■ 任务目标 ■
• 1. 根据页面摘录中的代码,main函数为何会在调用lua_open()之后直接返回EXIT_FAILURE?请用一到三句话说明。
• 2. 把下方"任务输入"中的所有行整理成JSON字符串列表,每行对应一个字符串,跳过空行,图片不要放进答案。

■ 页面摘录 ■
========================

Luajit -bl命令用于将luajit字节码文件或者lua脚本文件反汇编,输出汇编指令,很好奇怎么将字节码文件和lua脚本文件放在一块处理的,下面一步步分析:
luajit虚拟机由luajit.c文件生成,首先定位到main函数,代码如下:
int main(int argc, char **argv)
{
int status;
lua_State *L = lua_open();
if (L == NULL) {
l_message(argv[0], "cannot create state: not enough memory");
return EXIT_FAILURE;
}
smain.argc = argc;
smain.argv = argv;
status = lua_cpcall(L, pmain, NULL);
report(L, status);
lua_close(L);
return (status || smain.status > 0) ? EXIT_FAILURE : EXIT_SUCCESS;
}
进行一些初始化操作后,若没出现异常,则调用pmain函数,pmian函数代码如下:
static int pmain(lua_State *L)

========================

■ 任务输入 ■
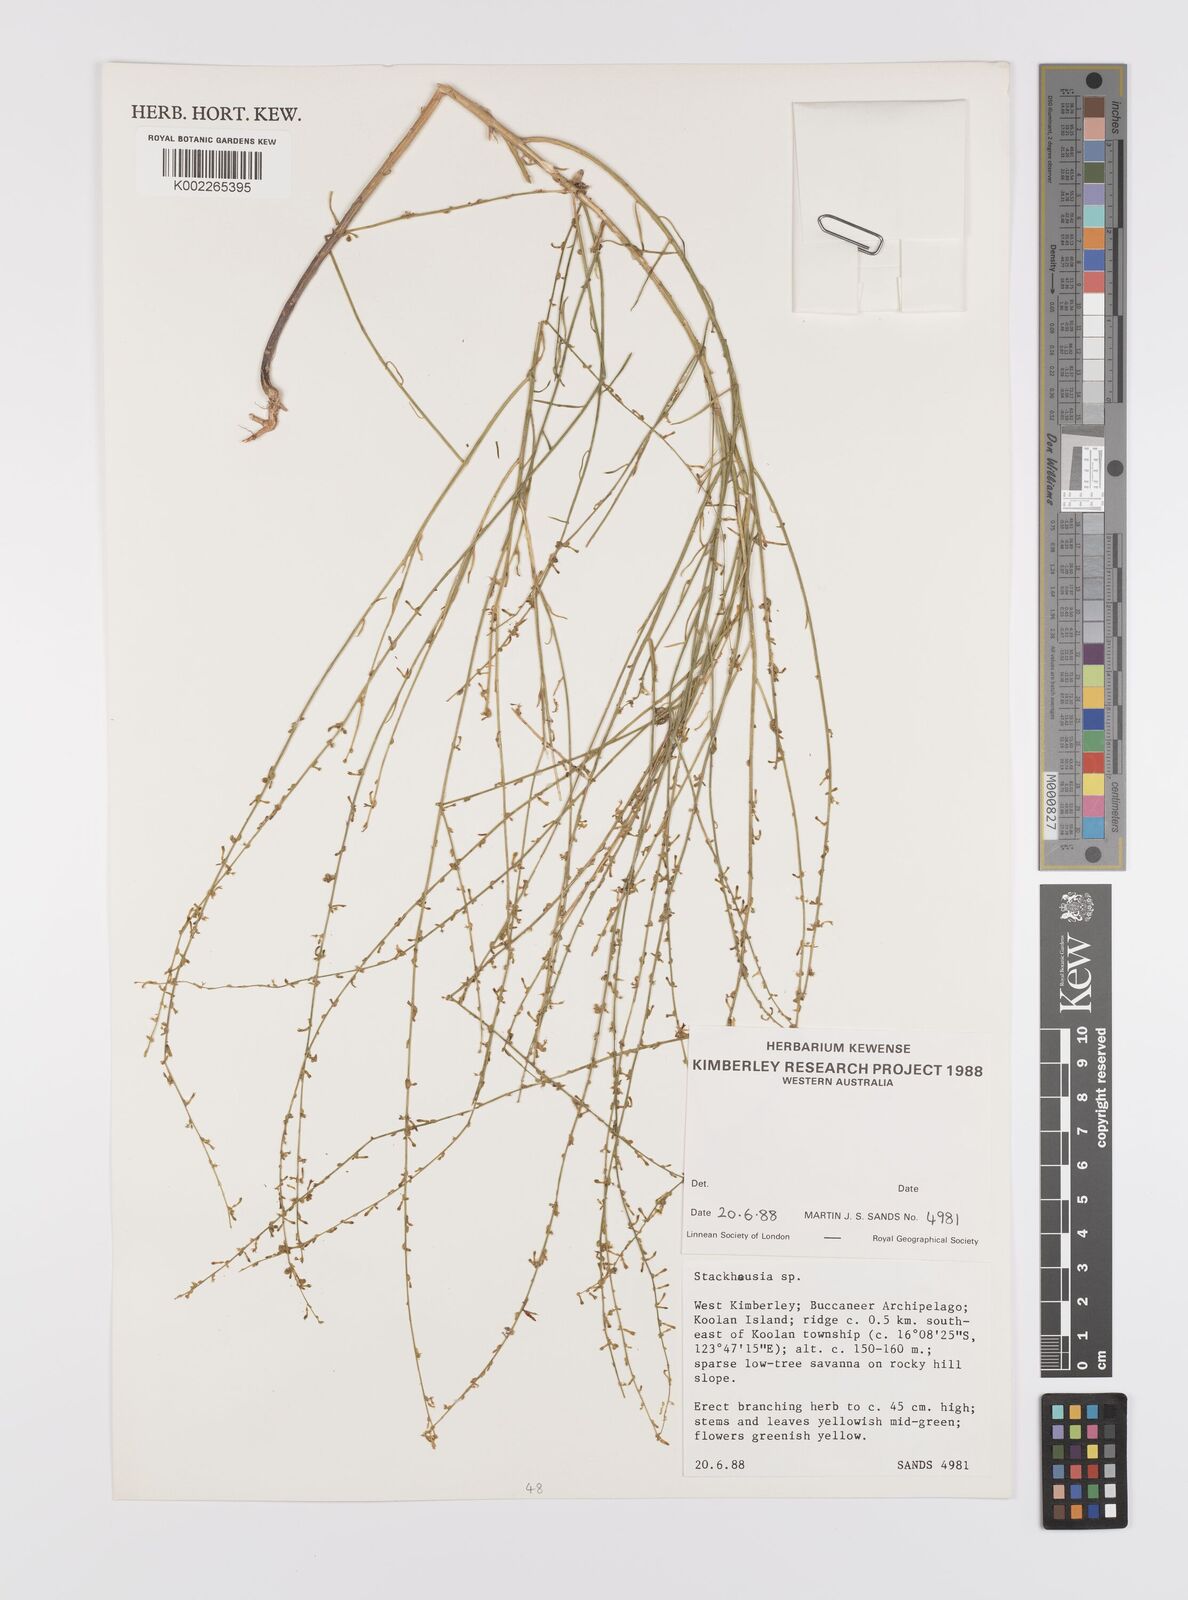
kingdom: Plantae
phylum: Tracheophyta
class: Magnoliopsida
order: Celastrales
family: Celastraceae
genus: Stackhousia
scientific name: Stackhousia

========================

■ 参考解答 ■
• 1. 如果lua_open()返回NULL,说明内存不足,无法创建状态。此时main函数会输出"cannot create state: not enough memory",然后返回EXIT_FAILURE。

• 2.
[
  "kingdom: Plantae",
  "phylum: Tracheophyta",
  "class: Magnoliopsida",
  "order: Celastrales",
  "family: Celastraceae",
  "genus: Stackhousia",
  "scientific name: Stackhousia"
]